In order to solve the above-noted third problems, U.S. Pat. No. 5,245,450 discloses a liquid crystal display unit shown in FIG. 12 (second conventional example). A control capacitor electrode 126 below an insulating film 125 and on a bottom substrate 127 in the figure is made of a transparent conductive film, and is also formed at gaps between four subpixels 124. A common electrode 122 is formed on the interior surface of a top substrate 121, and a liquid crystal layer 123 is sandwiched between two substrates.

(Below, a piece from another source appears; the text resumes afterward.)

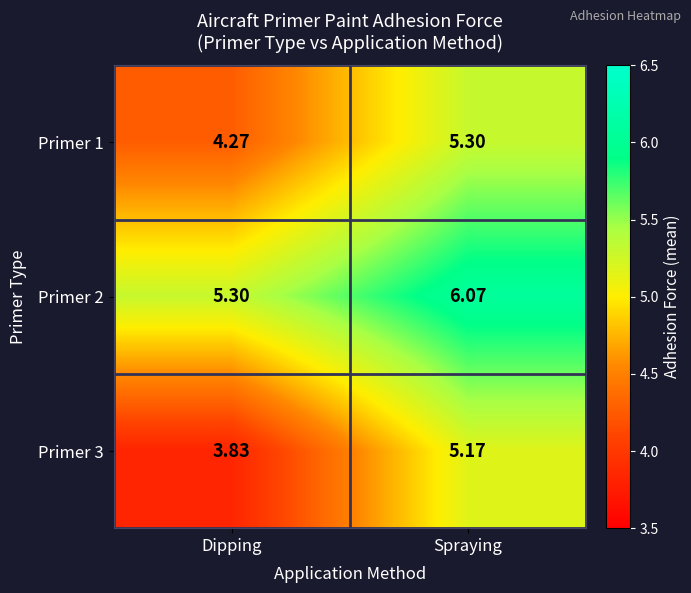

Where is Primer 2 nearest to the value 5?

Dipping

The problem mentioned above is solved by activating liquid crystal layer 123 with voltage applied between control capacitor electrode 126 and control electrode 122. However, compared with other conventional TFT liquid crystal display units, the unit is produced at a low rate since the transparent conductive film and insulating film 125 have to be additionally formed.
Furthermore, a display unit disclosed in Published Unexamined (Laid-Open) Japanese Patent Application No. Hei 5-289108 (third conventional example) also solves the above-described third problem. According to the plan view shown in FIG. 13, the gap between subpixel electrodes 133 and 134 and the peripheral section of subpixels are covered with a control capacitor electrode 135, a shielding electrode made of chrome or the like. In the figure, 131 is a gate wiring, and 132 is a source wiring. In this conventional example, control capacitor electrode 135 can be formed at the same time when a chrome film is formed as a shielding section 136 for a TFT section, so that the manufacturing processes are simple. Contrast is also at a preferable level since light does not leak from the gap between subpixel electrodes 133 and 134. However, the brightness of the display decreases due to the complete shielding of light at the gap between subpixel electrodes 133 and 134.